L'étude archéologique, publiée dans la revue Historical Metallurgy, redéfinit la fonction historique de Tamedoult. Située dans la province de Tata, cette cité dont les vestiges subsistent sur les rives de la vallée du Drâa était jusqu'alors principalement associée à des activités agricoles et commerciales transsahariennes. Les nouvelles données scientifiques indiquent que le site constituait en réalité l'un des centres les plus complexes de production et de transformation des métaux pour l'ensemble du nord-ouest de l'Afrique durant la période islamique médiévale.
Cette recherche est le résultat d'une collaboration internationale impliquant le Cyprus Institute, le British Museum et l'Université d'East Anglia. Ces institutions ont travaillé conjointement avec l'Institut national des sciences de l'archéologie et du patrimoine (INSAP) de Rabat. Ces travaux s'inscrivent dans le cadre du « Jbel Bani Archaeological Project », un programme de recherche dont les fouilles sur le terrain ont été initiées en 2018 pour explorer les structures de l'ancienne cité.
Les analyses de laboratoire effectuées sur les restes industriels retrouvés sur le site ont apporté des preuves matérielles de l'activité économique de la cité. Les résultats confirment que Tamedoult, fondée au IXe siècle par les Idrissides, disposait de chaînes de production entièrement intégrées. Ces installations permettaient la transformation de plusieurs métaux essentiels, notamment l'argent, le plomb, le cuivre et le laiton, marquant ainsi une dimension industrielle au site.

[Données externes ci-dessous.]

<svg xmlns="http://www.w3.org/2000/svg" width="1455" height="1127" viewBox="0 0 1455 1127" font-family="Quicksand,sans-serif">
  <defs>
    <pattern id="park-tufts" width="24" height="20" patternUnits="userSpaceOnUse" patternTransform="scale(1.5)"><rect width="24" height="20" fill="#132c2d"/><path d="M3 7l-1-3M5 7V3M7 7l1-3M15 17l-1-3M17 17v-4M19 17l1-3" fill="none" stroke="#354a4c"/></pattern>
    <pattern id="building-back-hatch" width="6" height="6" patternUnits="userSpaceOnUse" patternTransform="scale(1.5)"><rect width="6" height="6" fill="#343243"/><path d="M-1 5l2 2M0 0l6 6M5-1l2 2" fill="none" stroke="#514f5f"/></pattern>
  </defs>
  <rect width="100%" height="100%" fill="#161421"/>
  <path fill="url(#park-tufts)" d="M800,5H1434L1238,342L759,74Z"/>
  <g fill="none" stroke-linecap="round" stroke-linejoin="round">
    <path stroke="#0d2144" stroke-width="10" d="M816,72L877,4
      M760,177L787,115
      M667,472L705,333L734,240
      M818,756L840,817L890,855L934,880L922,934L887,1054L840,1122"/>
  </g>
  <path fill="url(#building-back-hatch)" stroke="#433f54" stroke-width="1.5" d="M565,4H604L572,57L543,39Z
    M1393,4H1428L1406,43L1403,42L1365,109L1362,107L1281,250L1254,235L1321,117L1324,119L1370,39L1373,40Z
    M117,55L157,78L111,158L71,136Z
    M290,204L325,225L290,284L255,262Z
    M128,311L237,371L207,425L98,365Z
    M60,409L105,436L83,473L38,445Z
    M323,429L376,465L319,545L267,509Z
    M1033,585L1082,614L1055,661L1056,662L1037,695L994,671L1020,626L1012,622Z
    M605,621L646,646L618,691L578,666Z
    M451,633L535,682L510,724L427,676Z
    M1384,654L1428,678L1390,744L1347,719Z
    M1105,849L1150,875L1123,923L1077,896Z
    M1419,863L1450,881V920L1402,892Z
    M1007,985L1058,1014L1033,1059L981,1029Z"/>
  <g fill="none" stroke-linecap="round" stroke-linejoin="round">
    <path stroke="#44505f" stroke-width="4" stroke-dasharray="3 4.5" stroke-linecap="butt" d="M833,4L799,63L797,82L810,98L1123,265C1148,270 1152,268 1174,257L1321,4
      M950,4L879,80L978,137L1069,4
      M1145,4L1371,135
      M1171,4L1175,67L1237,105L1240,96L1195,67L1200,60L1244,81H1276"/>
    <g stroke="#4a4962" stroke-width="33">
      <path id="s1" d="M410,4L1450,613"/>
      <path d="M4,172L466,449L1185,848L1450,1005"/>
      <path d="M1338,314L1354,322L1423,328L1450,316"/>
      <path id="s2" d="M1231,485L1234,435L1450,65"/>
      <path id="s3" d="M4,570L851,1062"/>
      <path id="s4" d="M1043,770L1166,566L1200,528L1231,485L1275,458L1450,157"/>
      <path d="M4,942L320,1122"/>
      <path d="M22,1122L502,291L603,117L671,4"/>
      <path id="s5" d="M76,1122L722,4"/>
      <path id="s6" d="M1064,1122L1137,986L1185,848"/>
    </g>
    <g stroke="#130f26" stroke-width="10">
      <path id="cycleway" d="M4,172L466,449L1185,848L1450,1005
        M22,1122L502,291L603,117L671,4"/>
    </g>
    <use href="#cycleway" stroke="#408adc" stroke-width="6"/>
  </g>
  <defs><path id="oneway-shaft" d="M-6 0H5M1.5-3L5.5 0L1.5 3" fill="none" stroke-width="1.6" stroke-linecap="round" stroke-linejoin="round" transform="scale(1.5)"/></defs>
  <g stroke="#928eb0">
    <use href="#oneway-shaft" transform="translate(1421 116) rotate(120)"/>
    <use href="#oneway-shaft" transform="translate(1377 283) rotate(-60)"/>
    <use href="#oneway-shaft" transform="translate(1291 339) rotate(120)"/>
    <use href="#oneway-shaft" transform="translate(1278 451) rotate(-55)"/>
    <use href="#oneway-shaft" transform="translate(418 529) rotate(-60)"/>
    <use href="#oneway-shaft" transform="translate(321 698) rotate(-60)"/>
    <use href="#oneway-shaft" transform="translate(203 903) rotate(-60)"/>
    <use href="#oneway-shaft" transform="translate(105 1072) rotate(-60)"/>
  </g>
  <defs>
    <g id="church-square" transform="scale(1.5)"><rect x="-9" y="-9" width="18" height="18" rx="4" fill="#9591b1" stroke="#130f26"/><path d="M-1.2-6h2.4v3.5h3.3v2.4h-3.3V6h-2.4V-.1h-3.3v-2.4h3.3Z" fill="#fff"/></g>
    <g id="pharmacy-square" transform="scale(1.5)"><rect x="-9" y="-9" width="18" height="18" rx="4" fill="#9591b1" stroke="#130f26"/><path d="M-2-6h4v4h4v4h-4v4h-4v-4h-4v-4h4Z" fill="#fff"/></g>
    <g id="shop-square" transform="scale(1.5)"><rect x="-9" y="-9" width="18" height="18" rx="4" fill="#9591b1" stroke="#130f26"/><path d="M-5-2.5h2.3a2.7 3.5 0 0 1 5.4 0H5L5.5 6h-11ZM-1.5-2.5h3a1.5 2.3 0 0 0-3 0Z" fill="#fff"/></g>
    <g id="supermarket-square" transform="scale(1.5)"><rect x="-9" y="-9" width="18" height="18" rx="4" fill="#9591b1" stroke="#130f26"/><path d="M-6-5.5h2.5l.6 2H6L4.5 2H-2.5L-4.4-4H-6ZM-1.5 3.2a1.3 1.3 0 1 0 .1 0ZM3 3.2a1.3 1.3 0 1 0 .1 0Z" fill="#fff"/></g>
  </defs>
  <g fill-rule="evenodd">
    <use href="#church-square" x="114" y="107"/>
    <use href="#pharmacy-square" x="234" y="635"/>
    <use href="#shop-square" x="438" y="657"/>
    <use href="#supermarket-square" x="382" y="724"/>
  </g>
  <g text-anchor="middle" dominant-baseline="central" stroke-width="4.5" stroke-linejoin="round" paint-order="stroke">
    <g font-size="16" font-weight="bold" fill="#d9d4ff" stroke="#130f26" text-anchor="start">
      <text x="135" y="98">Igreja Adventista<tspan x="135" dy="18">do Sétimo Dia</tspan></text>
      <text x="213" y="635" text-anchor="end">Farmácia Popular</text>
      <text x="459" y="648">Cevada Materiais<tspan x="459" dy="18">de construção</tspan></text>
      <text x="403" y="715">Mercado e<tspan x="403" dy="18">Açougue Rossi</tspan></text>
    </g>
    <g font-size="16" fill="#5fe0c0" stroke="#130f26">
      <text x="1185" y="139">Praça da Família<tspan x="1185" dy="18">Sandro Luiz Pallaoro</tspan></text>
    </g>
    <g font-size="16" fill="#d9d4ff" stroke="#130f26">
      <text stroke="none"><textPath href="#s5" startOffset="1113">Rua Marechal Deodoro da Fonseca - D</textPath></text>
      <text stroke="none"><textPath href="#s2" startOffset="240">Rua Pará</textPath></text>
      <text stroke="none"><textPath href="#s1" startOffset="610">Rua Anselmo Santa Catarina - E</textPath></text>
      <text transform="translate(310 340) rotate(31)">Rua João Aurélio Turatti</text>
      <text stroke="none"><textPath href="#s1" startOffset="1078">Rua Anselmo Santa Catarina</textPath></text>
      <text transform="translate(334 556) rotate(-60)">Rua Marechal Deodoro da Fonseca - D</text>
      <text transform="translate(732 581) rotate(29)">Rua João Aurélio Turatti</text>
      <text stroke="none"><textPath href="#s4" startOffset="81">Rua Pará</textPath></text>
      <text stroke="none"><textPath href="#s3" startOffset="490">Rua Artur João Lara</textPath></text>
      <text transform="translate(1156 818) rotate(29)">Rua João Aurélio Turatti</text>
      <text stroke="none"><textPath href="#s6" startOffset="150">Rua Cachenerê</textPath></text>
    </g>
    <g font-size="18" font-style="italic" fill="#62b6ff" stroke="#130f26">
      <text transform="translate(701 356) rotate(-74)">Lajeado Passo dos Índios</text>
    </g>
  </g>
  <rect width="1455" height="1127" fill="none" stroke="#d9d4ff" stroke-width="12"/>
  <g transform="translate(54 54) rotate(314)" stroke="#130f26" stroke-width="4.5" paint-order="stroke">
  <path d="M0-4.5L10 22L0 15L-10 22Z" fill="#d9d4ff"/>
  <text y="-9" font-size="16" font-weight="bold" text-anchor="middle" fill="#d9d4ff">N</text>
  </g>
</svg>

La chronologie de l'occupation du site a été précisée grâce à des méthodes de datation scientifique. La datation au radiocarbone (C14) de noyaux de dattes carbonisés, découverts directement sur le site de Tamedoult ainsi que dans la zone voisine de « Telrisht », a permis d'établir une période d'activité continue. Les données indiquent une présence et des activités soutenues dans cette région entre l'année 1233 et le XVe siècle.
Outre les preuves liées à la production métallique, d'autres éléments archéologiques ont été mis au jour lors des investigations. La présence de monnaies datant des périodes almoravide et almohade confirme l'importance économique de la zone à différentes époques médiévales. Ces découvertes renforcent l'idée d'un site structuré autour de flux de production et d'échanges monétaires significatifs dans la vallée du Drâa.
L'importance de ces découvertes réside dans leur capacité à combler un vide historique concernant l'organisation économique de la région. En passant d'une perception de centre commercial et agricole à celle de capitale industrielle, la compréhension de la complexité des sociétés médiévales dans le nord-ouest de l'Afrique est modifiée par ces résultats de laboratoire et de terrain.
Toutefois, les sources historiques actuelles ne fournissent pas de détails suffisants pour expliquer les raisons du déclin de la cité. Si l'ampleur de la production est désormais documentée, les mécanismes ayant conduit à l'arrêt de ces activités industrielles et à l'abandon du site restent à déterminer par des recherches ultérieures.
La recherche souligne ainsi la nécessité de poursuivre l'exploration de la zone de « Telrisht » et des environs de Tamedoult. La compréhension complète de l'intégration des chaînes de production métallurgiques dépendra de la poursuite des investigations archéologiques dans cette partie de la province de Tata.
Contexte
L'ancienne cité de Tamedoult se situe dans la province de Tata, une zone caractérisée par ses vestiges historiques le long de la vallée du Drâa, un axe important pour les échanges historiques dans la région.
Pourquoi c’est important
Cette découverte change le statut archéologique de Tamedoult, passant d'un simple point de passage commercial à un centre de production industrielle spécialisé, modifiant la lecture de l'économie médiévale régionale.
À suivre
La poursuite des fouilles dans la zone de Telrisht.
L'analyse de nouveaux restes de matériaux pour préciser la nature des alliages produits.
Ce que les sources ne disent pas encore
Les sources ne permettent pas de déterminer les causes du déclin de la cité ni de préciser l'étendue exacte des réseaux de distribution des métaux produits.